Programmer des projections de films de danse est apparemment une nouvelle fantaisie de la 9e session des Rencontres chorégraphiques de Carthage. Une fantaisie que l’on apprécie malgré tout. Jeudi dernier, sur l’écran du 4e Art, on a diffusé deux films ,«Biped» et «Pond Way», chorégraphies de Merce Cunningham, l’un des créateurs les plus influents et les plus novateurs du XXe siècle, décédé à l’âge de 90 ans, le 27 juillet 2009.

Prévoir un spectacle vivant de la compagnie Cunningham aurait été, sans aucun doute, irréalisable. Pour lui rendre hommage, on ne peut que se contenter d’une copie, hélas de mauvaise qualité, mais qui sert quand même à donner une idée sur le travail assez particulier de Merce Cunningham, considéré comme le pape de la danse contemporaine américaine de ces trente dernières années.

«Biped» est un croisement d’images numériques mouvantes qui sont projetées à l’avant d’une scène noire sur laquelle des danseurs exécutent une partition chorégraphique. A travers une superposition d’images, le mouvement donne l’impression de s’allonger jusqu’à sortir de son cadre et se poursuivre dans une atmosphère complètement différente. Les danseurs semblent glisser à travers les lieux et les espaces, faisant un va-et-vient entre des lieux urbains et les scènes sombres.

Le deuxième film, «Pond Way», est une pièce créée parmi 200 œuvres chorégraphiques, signées par  Cunningham. Elle est le fruit d’une rencontre spéciale entre ce concepteur hors norme et Brian Eno, figure emblématique de la musique électronique. «Pond Way» est une pièce «d’une force figurative rare chez cet artiste de l’abstraction. Elle transcrit dans les corps la vie qui grouille à la surface d’un étang vert», selon une présentation. Cette pièce unique  a été filmée au studio de Mulhouse par le réalisateur fétiche de Cunningham, Charles Atlas.

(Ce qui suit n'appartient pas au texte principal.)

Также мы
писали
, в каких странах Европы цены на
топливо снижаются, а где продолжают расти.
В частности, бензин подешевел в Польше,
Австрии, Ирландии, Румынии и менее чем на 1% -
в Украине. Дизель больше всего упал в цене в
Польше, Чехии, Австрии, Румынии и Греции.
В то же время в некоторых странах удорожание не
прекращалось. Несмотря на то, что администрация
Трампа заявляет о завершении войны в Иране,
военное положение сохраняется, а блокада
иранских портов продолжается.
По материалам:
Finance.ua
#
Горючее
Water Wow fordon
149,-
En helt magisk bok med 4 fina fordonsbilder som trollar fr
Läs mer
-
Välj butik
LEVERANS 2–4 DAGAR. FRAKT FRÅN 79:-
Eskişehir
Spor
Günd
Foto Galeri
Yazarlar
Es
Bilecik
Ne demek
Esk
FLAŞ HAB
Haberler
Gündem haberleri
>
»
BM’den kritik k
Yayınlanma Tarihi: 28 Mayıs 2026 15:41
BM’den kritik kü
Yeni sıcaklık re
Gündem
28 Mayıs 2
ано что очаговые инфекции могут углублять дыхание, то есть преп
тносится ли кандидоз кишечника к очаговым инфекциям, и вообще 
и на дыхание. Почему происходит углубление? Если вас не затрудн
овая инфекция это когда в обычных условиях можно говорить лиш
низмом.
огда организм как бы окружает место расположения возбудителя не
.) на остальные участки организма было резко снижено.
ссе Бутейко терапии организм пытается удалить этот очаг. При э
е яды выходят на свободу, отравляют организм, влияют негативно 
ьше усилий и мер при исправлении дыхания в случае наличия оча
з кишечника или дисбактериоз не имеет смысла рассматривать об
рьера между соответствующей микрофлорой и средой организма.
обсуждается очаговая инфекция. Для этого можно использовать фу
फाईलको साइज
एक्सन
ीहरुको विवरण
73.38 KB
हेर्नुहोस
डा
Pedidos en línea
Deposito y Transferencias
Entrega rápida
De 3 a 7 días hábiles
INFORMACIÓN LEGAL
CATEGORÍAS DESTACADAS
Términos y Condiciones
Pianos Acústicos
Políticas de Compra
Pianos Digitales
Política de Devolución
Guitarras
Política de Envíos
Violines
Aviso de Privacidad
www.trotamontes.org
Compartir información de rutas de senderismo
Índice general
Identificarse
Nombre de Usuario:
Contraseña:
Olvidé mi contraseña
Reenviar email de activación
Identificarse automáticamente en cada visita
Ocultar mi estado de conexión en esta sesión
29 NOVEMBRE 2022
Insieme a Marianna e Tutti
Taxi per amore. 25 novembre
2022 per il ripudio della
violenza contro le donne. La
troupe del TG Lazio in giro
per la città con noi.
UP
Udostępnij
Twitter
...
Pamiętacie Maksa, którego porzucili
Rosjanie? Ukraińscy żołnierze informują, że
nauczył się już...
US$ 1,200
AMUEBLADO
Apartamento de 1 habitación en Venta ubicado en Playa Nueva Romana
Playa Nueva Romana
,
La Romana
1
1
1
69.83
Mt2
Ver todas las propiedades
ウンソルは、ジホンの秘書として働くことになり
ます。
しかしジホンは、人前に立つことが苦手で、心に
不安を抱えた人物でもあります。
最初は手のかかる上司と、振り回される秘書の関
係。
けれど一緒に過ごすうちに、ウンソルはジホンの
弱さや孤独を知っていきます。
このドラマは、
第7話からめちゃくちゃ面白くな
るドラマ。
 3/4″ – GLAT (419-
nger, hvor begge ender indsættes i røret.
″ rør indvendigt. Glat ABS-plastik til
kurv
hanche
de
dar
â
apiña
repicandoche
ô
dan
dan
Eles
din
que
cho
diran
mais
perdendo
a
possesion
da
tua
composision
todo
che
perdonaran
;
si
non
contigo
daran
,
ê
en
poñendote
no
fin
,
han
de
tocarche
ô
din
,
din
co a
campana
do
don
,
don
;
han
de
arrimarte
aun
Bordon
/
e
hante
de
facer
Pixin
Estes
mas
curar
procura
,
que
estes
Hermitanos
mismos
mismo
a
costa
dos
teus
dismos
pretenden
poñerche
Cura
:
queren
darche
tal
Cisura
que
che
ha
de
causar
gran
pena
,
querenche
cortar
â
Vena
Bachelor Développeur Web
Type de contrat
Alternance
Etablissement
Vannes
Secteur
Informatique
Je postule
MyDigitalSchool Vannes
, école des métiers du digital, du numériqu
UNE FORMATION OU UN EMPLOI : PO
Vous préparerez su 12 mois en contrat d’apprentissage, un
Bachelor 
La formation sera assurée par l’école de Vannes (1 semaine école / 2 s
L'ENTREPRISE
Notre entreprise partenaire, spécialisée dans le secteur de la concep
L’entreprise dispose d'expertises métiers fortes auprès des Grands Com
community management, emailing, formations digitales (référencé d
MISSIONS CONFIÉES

On a vu comment les gestes épousent pour la première fois les notes et comment cette rencontre hasardeuse entre la danse et la musique peut créer la magie du mouvement. L’ordre des phrases de danse, l’entrée en scène des danseurs, la succession des séquences de musique sont soumis au hasard. Pour Cunningham, la danse n’est pas un vecteur d’émotion mais une source de beauté inédite. Le chorégraphe exploite le moindre mouvement et  cherche la musicalité interne d’un corps, habité par une énergie diabolique.

«La danse ne vous donne rien en retour, ni manuscrit à vendre, ni peinture à mettre sur les murs, ni poème à imprimer, rien que cette sensation unique de se sentir vivant», a confié un jour Merce Cunningham au Figaro. Chez nous, cet hommage le ravive pour la première fois et donne la possibilité à un public non connaisseur de découvrir et d’apprécier ce géant de la danse.

C’est dans ce sens que ces projections rejoignent l’utile à agréable. Mais il fallait réfléchir peut-être, dans les sessions à venir, à une meilleure exploitation de ce créneau important.